The degree to which an additional predictor explains something about the criterion measure not explained by predictors already in use.

-Decision theory

Hit: The proportion of people a test accurately identifies as possessing a particular trait (Retain Ha) or not possessing the trait (Reject Ha).

Miss: The proportion of people the test inaccurately identifies as having (False positive: Type I error) or not having (False negative: Type II error) a particular characteristics.

4. Construct validity

-The extent to which a test is measuring a construct or trait as theoretically defined.

(a) Developmental changes.

(Ex) Intelligence is supposed to increase as infants grow up A test developed to measure intelligence must changes as a function of age.

(b) Pre- vs. post-test changes: Test scores should change as theory suggests.

(Ex) The Marital Satisfaction Measure after sex therapy.

(Ex) High correlations among items of a test.

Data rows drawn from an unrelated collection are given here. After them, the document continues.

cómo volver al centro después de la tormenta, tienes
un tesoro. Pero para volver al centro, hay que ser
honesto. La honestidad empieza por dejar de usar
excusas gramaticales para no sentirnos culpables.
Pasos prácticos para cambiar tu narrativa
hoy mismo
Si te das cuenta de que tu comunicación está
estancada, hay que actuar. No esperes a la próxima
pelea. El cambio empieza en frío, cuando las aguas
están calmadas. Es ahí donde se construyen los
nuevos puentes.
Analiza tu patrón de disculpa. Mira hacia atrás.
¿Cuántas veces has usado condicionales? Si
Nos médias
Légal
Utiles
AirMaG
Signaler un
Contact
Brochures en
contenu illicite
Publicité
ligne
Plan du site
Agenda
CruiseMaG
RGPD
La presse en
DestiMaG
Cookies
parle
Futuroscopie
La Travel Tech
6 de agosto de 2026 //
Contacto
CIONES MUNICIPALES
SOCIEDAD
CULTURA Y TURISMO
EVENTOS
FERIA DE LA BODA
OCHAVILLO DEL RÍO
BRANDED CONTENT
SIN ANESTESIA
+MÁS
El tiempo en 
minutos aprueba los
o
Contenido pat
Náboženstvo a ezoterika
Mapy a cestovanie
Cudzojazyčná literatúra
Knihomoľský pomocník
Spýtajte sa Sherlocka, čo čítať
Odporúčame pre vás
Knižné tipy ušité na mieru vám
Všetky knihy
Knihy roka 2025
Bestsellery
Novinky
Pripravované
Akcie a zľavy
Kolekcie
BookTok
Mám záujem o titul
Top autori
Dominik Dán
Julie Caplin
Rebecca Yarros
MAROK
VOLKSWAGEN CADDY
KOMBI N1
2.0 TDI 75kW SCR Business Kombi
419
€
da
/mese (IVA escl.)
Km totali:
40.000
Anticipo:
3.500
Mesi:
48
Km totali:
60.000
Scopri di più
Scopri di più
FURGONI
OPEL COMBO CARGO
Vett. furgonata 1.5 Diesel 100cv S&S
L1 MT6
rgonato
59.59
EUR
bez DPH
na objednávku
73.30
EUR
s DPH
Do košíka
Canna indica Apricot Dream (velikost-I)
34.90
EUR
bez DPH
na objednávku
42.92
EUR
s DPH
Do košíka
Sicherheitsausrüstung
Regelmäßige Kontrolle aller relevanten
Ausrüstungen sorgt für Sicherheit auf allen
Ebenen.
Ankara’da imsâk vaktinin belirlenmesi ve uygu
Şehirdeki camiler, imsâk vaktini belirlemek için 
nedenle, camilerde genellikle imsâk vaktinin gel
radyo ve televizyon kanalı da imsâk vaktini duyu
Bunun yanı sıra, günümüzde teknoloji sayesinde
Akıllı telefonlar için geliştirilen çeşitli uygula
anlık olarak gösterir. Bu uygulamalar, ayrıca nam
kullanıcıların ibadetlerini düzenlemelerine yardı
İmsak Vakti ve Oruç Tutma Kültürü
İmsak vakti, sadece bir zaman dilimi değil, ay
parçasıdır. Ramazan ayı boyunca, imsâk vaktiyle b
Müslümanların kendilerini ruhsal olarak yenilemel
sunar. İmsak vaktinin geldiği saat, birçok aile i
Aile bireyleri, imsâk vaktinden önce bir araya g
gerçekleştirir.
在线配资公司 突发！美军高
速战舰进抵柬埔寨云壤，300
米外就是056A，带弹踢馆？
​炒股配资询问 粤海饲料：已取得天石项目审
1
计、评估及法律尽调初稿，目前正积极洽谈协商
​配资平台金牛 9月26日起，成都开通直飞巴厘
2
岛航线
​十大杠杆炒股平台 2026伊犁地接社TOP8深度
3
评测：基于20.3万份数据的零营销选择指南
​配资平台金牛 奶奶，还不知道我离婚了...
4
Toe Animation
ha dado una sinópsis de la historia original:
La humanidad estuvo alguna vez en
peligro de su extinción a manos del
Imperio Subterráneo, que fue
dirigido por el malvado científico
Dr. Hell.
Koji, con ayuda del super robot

(Ex) High correlations between an individual’s scores on each of items with the individual’s total score.

(d) Convergent validity: Positive correlations with other tests that are already validated as tests measuring the similar constructs.

(Ex) Intelligence test scores must be positively correlated with school performance and other IQ tests already empirically validated.

(e) Discriminant validity: No or very weak correlations with other tests that are intended to measure theoretically different constructs.

(Ex) Intelligence test scores should not be correlated with personality tests.

(f) Factor analysis:

-A statistical procedure to simplify the description of behavior by reducing the number of categories from an initial multiplicity of test variables to a few common factors or traits.

-That is, a statistical technique to discover some coherent subsets of variables that independent of one another from a single set of variables.

-Exploratory (i.e., extracting how many factors a test or a set of variables is measuring) vs. Confirmatory factor (i.e., To see if a test or a set of variables fits with a factor structure that is explicitly hypothesized) analysis.

5. Bias and fairness.

-Cross-cultural.

-Rater’s biases (leniency, severity, halo effect, central tendency error, etc.)